§ TEXT SHOWN

______

Whatever... you run 15psi 3300lb car...120 trap.. http://****************.com/smile/emthup.gif 
So whats up... you wanna run that 2200lbs gti or what??? since it only traps 123?


----------



## TurboA3 (Nov 8, 2002)

*Re: who has the fastest 2.0T (ItsukiVR6)*

LISTEN IM NOT HERE TO ARGUE WITH YOU BUT IF A 2500 LBS CAR DOES A TRAP AT 123 AND A 3300 LBS CAR DOES A TRAP AT 120 WHAT DOES THAT TELL YOU


----------



## TurboA3 (Nov 8, 2002)

*Re: who has the fastest 2.0T (ItsukiVR6)*

HEY WHAT EVER BUT I DONT RACE FOR MONEY CAUSE I CASE YOU FORGOT IM BROKER THAN BROKE














SO IF YOU WANNA STILL RUN WHAT HIGHWAY DO YOU WANT


----------



## TurboA3 (Nov 8, 2002)

______

§ DATA EXTRACTS
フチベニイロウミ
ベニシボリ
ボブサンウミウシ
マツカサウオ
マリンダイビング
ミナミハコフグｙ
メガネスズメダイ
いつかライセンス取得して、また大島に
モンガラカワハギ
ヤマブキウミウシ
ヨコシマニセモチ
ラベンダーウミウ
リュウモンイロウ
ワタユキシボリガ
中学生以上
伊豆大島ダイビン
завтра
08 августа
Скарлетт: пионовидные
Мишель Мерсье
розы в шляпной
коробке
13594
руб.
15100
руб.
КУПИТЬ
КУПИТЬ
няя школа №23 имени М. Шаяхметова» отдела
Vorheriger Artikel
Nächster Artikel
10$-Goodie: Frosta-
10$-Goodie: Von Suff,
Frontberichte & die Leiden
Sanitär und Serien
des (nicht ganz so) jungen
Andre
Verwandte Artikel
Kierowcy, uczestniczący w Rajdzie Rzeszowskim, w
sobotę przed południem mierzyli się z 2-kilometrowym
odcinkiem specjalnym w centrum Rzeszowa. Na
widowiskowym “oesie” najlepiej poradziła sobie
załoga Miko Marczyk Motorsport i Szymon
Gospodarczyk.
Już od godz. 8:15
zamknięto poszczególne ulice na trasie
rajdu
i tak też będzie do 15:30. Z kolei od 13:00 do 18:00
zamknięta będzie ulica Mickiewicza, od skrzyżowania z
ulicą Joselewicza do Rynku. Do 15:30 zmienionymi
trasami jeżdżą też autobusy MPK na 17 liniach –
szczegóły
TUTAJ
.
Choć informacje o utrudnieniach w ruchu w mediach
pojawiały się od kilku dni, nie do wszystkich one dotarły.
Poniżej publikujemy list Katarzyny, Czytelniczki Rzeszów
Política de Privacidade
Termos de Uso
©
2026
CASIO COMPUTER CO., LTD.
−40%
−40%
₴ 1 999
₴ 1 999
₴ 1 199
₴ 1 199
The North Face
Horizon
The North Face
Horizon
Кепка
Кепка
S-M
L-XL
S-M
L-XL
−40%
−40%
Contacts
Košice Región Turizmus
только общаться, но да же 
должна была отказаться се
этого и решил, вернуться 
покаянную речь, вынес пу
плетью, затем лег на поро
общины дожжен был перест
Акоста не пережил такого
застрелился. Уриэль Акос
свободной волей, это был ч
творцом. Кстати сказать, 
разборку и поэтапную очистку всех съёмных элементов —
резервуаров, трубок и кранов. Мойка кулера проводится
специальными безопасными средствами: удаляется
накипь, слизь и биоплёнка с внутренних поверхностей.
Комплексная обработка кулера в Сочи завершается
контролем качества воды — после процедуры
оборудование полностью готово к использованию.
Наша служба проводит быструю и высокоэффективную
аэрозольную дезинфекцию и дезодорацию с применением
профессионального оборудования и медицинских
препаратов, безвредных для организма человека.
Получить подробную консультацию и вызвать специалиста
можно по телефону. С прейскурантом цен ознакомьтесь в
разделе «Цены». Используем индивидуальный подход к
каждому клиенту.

______

§ TASKS AND EXERCISES
[1] Using the forum thread about the fastest 2.0T, decide whether each statement agrees with it: (a) TurboA3 describes a 2500 lb car trapping at 123. (b) TurboA3 says he races for money. (c) The first post credits the 3300 lb car with 15 psi. Answer yes or no for each and quote the words of the thread that settle it.
[2] Write the next post in the forum thread about the fastest 2.0T, beginning after its final line.

§ ANSWERS TO EACH TASK
[1]
(a) Yes: "IF A 2500 LBS CAR DOES A TRAP AT 123"
(b) No: "I DONT RACE FOR MONEY"
(c) Yes: "you run 15psi 3300lb car"

[2]
*Re: who has the fastest 2.0T (ItsukiVR6)*

AND JUST FOR YOU ILL RAISE THE BOOST TO 20-21 PSI IF IT BLOWS IT BLOWS ALL IT IS IS A DAYS WORK


----------



## ItsukiVR6 (Jun 8, 2001)

*Re: who has the fastest 2.0T (VWTECH75)*

Nope who said i know everything and but anything... But all it takes is comon friggin sense... to realize the facts... Maybe i am the only one who voice my opinion... Remeber you guys are the one that started the post in the drag racing forum saying your cars were so much quicker and better then ours...And who is putting anyone elses cars down i know sure as hell i didn't... Did i say his car didn't trap 120? No i didn't cause i know it trapped 120 but i know it was at more then 13psi....Putting a persons car down is saying it's a peice of crap or slow or this or that.. but questioning what a car is running its just questioning the facts...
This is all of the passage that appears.